EXTRACT TO READ:
[Start of section]
While Pettus is just starting to figure out what Bardo is bringing to the conversation, he’s hoping it’s a new perspective. “There’s nothing in this sort of genre of restaurants that’s been around here,” Pettus says. “From the response I’ve gotten in passing, people are really excited to have something like this in the area.”

Bardo is also implementing tipless service, a move Pettus says wasn’t in reaction to the recent minimum wage increase, but rather as a way to improve the dining experience.

“The law changing has brought a lot of attention to the way servers are being paid and it’s bringing exposure,” Pettus says. He sees a lot of benefits in tipless service, including a shared responsibility among servers and an emphasis on experience over upselling.

Before opening of Bardo, Pettus’ story reads like many other Midwestern chefs. After leaving the University of Madison in 2003, he ditched the traditional college route, beginning his career working for free in Minneapolis kitchens. He took what he learned to the Culinary Institute of New York. “I wanted to work on knife skills before culinary school so I could focus on cuisine there,” Pettus recalls.

After school, he worked in New York, Chicago and Sonoma Valley before moving back to Minnesota in 2009, where he’s worked at Cosmos and helped open Eastside. Bardo has been in the back of his mind for years.

“It’s just been sort of a culmination of my career and experiences,” Pettus says. “It’s something I’ve been working towards and developing in my mind over 7 to 8 years.”

Bardo opened the last weekend of August with just enough time to enjoy the last breaths of summer on its patio. “I want it to be a special event in an everyday situation,” Pettus says.
[End of section]
INFORMATION SUPPLIED:
[Start of section]
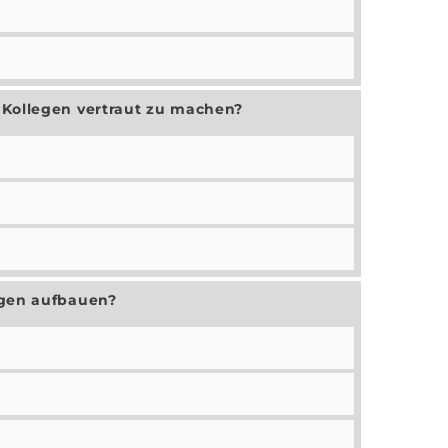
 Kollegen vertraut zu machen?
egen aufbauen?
[End of section]
[Start of section]
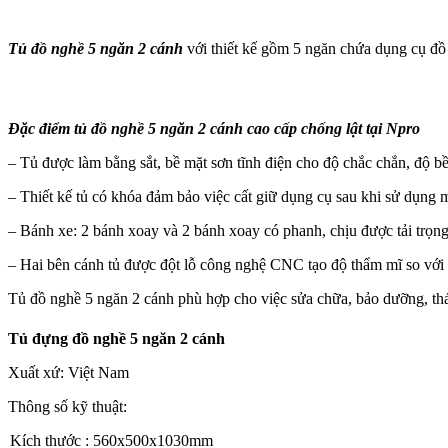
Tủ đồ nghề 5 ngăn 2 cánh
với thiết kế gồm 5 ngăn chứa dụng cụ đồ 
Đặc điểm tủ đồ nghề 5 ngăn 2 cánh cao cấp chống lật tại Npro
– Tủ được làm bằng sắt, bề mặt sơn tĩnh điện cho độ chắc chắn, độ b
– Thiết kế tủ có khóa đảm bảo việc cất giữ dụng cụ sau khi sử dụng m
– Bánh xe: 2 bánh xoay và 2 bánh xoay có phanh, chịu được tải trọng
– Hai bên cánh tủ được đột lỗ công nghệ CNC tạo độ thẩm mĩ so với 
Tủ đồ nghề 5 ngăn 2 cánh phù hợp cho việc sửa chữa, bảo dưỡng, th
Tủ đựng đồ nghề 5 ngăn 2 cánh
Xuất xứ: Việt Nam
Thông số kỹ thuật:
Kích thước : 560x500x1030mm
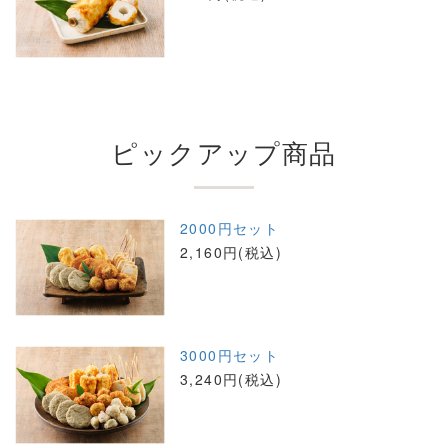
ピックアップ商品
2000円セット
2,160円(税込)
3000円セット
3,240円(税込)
[End of section]
WHAT IS NEEDED: Decide whether each statement below agrees with the text about the restaurant Bardo. Answer yes or no for each and quote the words that decide it. 1. Pettus says tipless service was a response to the recent minimum wage increase. 2. Pettus moved back to Minnesota in 2009. 3. Bardo opened in early September.

ANSWER TO THIS PROBLEM:
1. No: "a move Pettus says wasn’t in reaction to the recent minimum wage increase"
2. Yes: "before moving back to Minnesota in 2009"
3. No: "Bardo opened the last weekend of August"